Leo, é assim que o chamo, ele tem apenas um filho, então me trata como se eu fosse sua outra filha, e Artur, seu netinho. É tão lindo ver o carinho que tem por nós.
— Vovô Léo, olha quantos presentes eu ganhei! — fala Artur, mostrando o carrinho de controle remoto.
— Feliz aniversário, meu garoto! Escuta... você não está atrasado para a escola? — fala Léo do outro lado da vídeo chamada.
— Vovô Léo, você vai vir me ver? Hoje é meu aniversário e quero comemorar com você e a mamãe, já que meu pai nunca aparece no meu aniversário.
Léo mostra seu desconforto. Então ele abre um sorriso e fala, tentando alegrar a criança:
— Hoje eu vou te buscar na escola, junto com sua mãe, porque nós vamos passear. E podemos ir a uma loja, você vai poder escolher o que quiser. Quem precisa de um pai, se tem um avô e uma mãe incrível, hein?
— Anderson, você ouviu que meu vovô vai me buscar na escola?

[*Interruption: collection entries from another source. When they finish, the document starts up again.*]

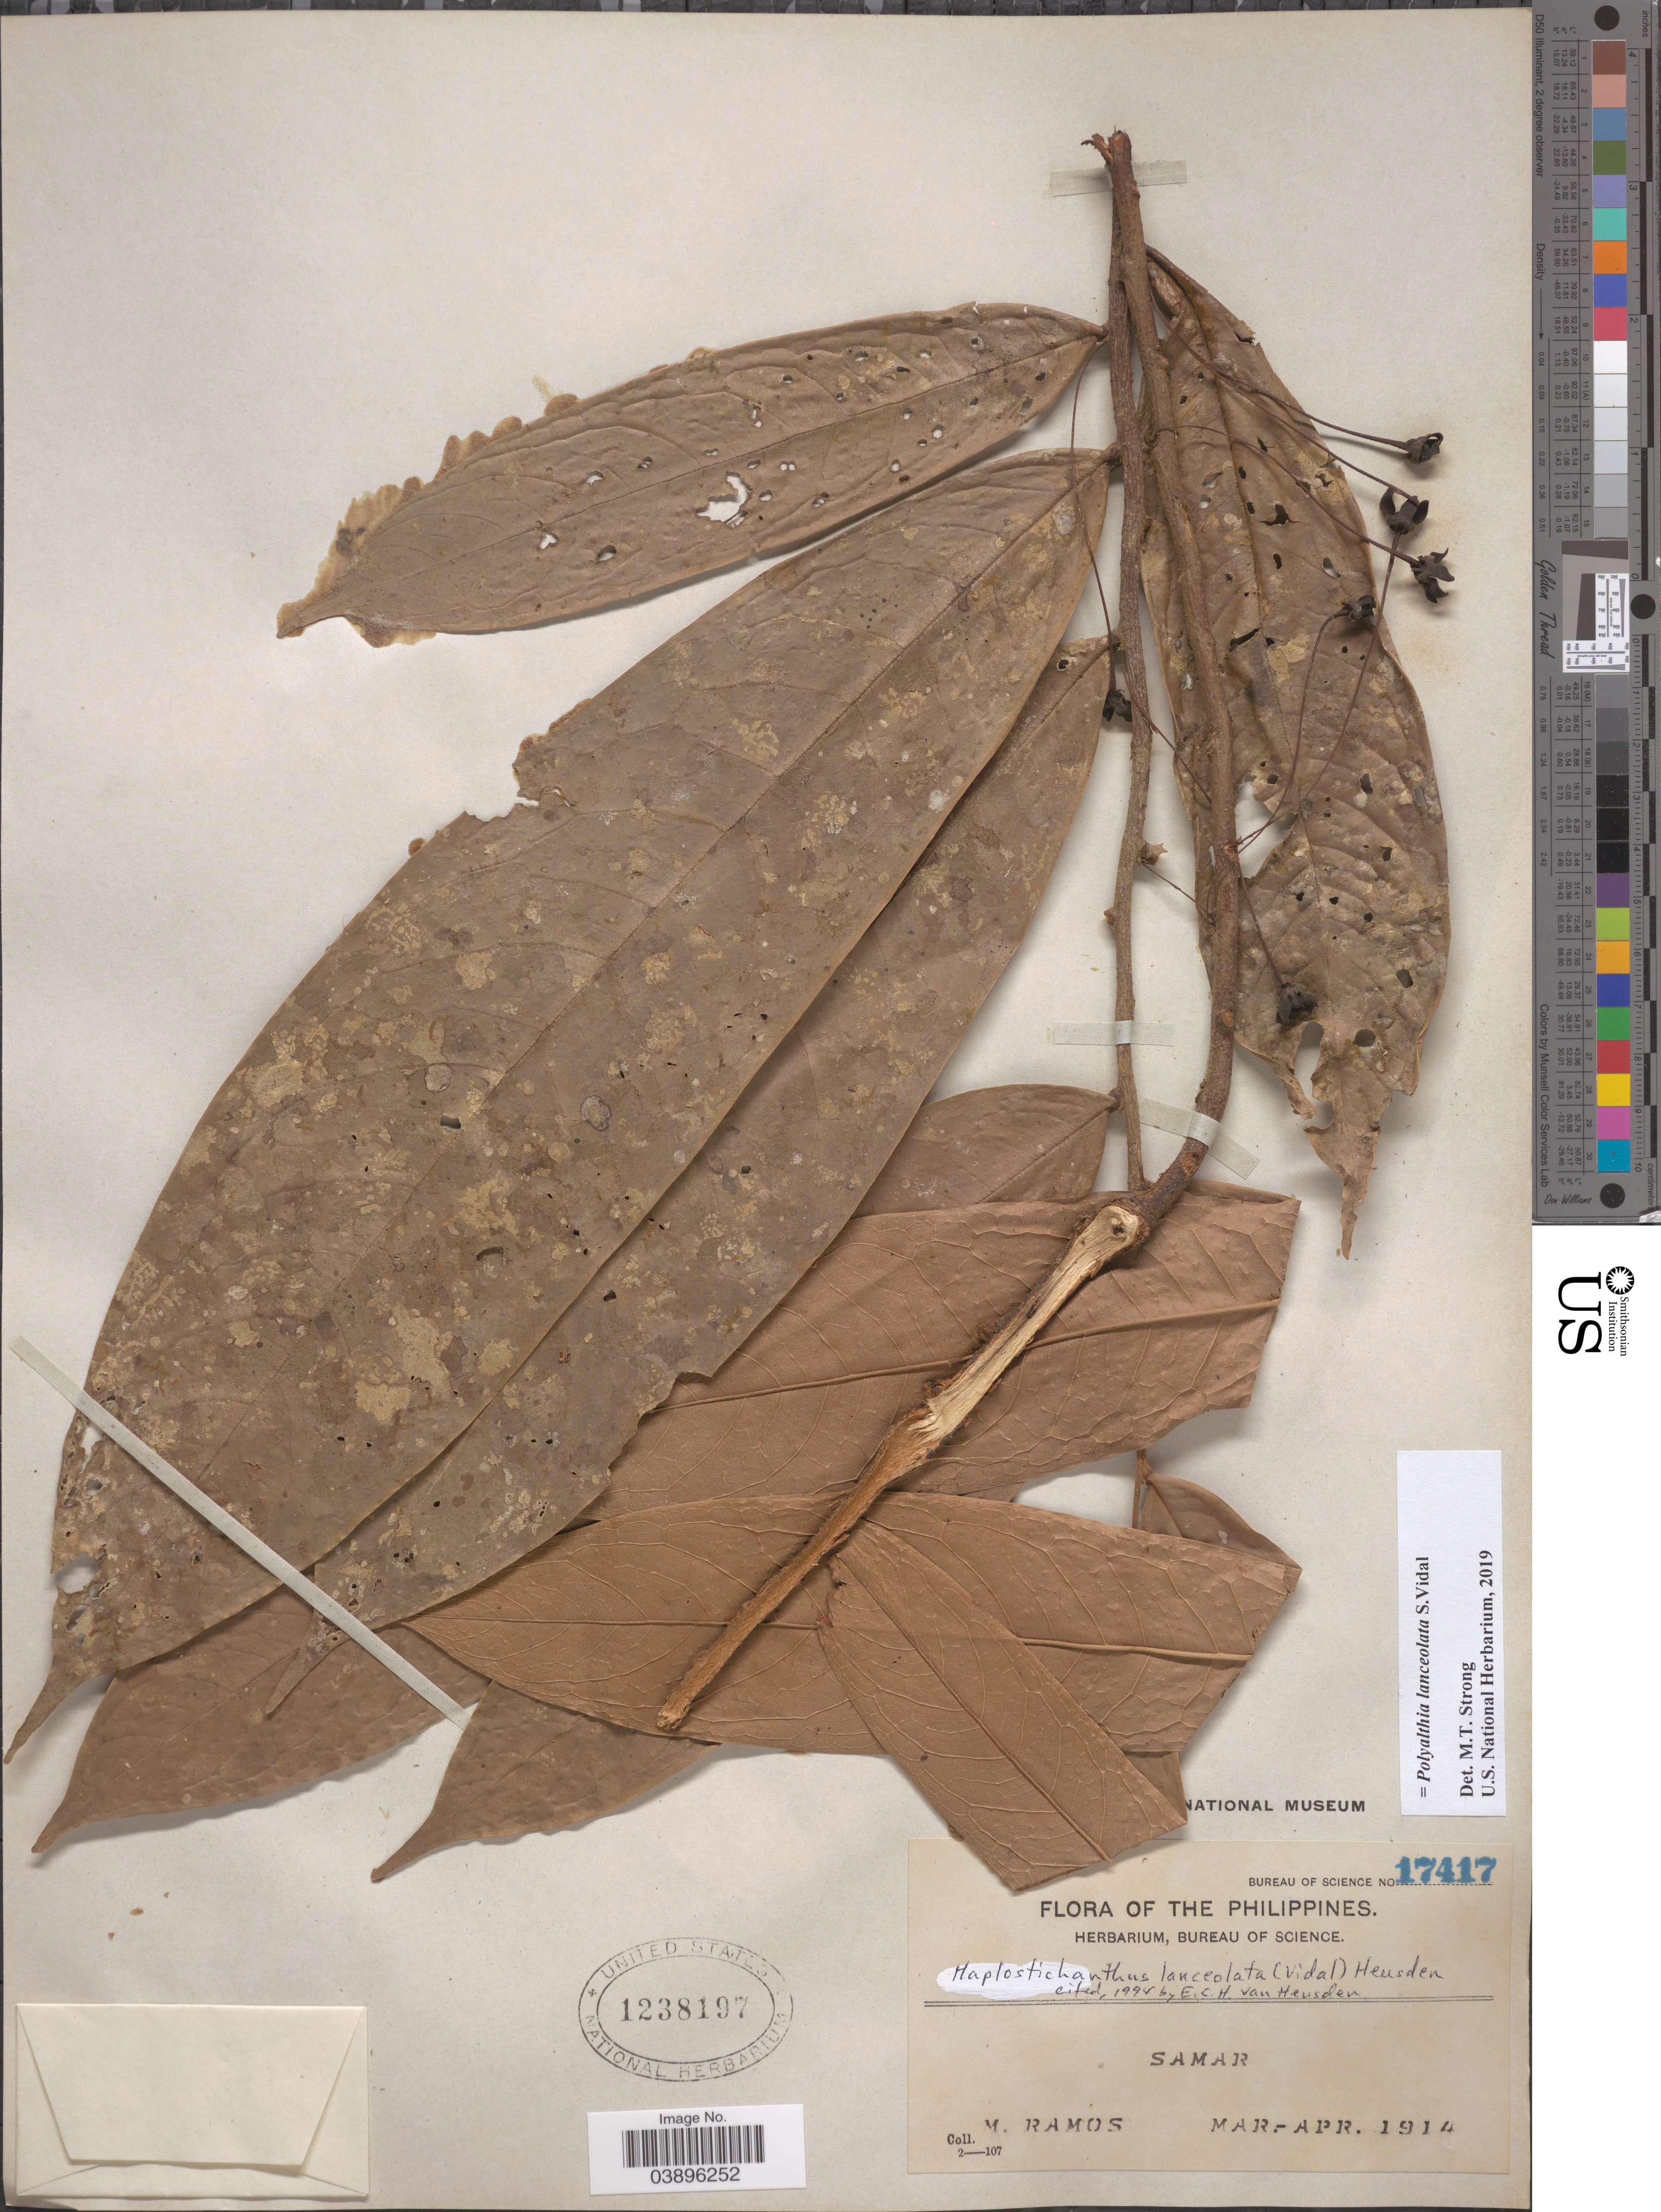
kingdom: Plantae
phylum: Tracheophyta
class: Magnoliopsida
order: Magnoliales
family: Annonaceae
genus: Polyalthia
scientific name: Polyalthia lanceolata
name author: S. Vidal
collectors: M. Ramos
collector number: Bureau of Science 17417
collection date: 1914-03/1914-04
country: Philippines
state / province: Eastern Visayas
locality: Samar.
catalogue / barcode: US 1238197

Então vamos logo, já estou atrasado!
Diz Artur, fazendo todos na cozinha rirem com seu jeito extrovertido. Na cabeça dele, quanto antes chegar à escola, mais rápido a hora passa.
— Muito obrigada, Léo. Hoje ele estava um pouco mais triste, me perguntando pelo pai. Não sei até quando vou poder esconder a verdade.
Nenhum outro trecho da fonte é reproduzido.